Formal Proof
Oct 4, 2019–Jan 5, 2020
Image Gallery
Formal Proof
Oct 4, 2019–Jan 5, 2020
- Contemporary at Blue Star Project Space Gallery | October 4, 2019 – January 5, 2020
- Featuring artists Larry Graeber and Sterling Allen
In Formal Proof, Sterling Allen and Larry Graber address established methods of display– from floor, to ceiling, to wall, to pedestal to marry them with practice and establish a dialog amongst their work. Often starting from physical and image-based debris gathered from various sources, both artists generate works responding to their materials’ histories, the language it employed in the previous context from which it came, crossed with how it confronts formalism and can exist within each artists’ established vernaculars. This repurposing, remixing, and accumulating, build on energies generated in the previous lives of the materials and artists process itself to channel it into new interpretation where the observations sit momentarily to be picked up and rolled along for future images, objects, and efforts.
Artist Bios
Sterling Allen holds an MFA in Sculpture from the Milton Avery Graduate School of Arts at Bard College. He is a co-founder and co-director of Okay Mountain, an artist collective and former gallery based in Austin, Texas. As a solo artist and in collaboration with the group, he has exhibited and completed projects at venues throughout the United States and received several residencies, including the Artpace International Artist-In-Residence Program in San Antonio, Texas. He is currently an Assistant Professor in Studio Art at Texas State University.

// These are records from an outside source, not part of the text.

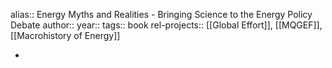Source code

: alias:: Energy Myths and Realities - Bringing Science to the Energy Policy Debate
author::
year::
tags:: book
rel-projects:: [[Global Effort]], [[MQGEF]], [[Macrohistory of Energy]]


-

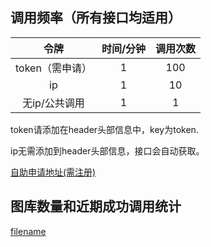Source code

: ## 调用频率（所有接口均适用）
| 令牌  |  时间/分钟 | 调用次数  |
| :------------: | :------------: | :------------: |
| token（需申请）  | 1  | 100  |
| ip  | 1  | 10  |
| 无ip/公共调用  | 1  | 1  |

token请添加在header头部信息中，key为token.

ip无需添加到header头部信息，接口会自动获取。

[自助申请地址(需注册)](https://www.acgmx.com/account "申请地址(需注册)")



## 图库数量和近期成功调用统计
[filename](../setu.html ':include :type=iframe width=100% height=490px')

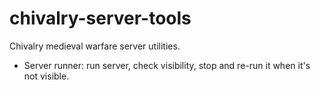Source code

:chivalry-server-tools
=====================

Chivalry medieval warfare server utilities.

* Server runner: run server, check visibility, stop and re-run it when it's not visible.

Larry Graeber is a Texas-based artist, born in San Antonio, the oldest of three children, raised in Austin, the son of an architect, and homemaker. Larry was always involved in making things: forts, treehouses, and downhill coasters. As a teenager, junior high – high schooler he worked summers at Graeber Lumber, his granddad’s San Antonio lumberyard. In college, Larry initially studied architecture, then discovered the art department where things came naturally, studying painting, printmaking, jewelry, and filmmaking. By his second year, he had already found a studio in downtown San Marcos devoted to painting. Graeber began exhibiting in 1971 and was included in Texas Painting and Sculpture Exhibition, Dallas Museum of Fine Arts. His first major one-person exhibition was in 1974, Works From a Small Duplex, curated by director John Leeper at the McNay Art Museum. His work is included in the book Texas Abstract, Modern/Contemporary, and he continues to exhibit in group and one-person shows regularly. Graeber also paints in west Texas where he has a small studio.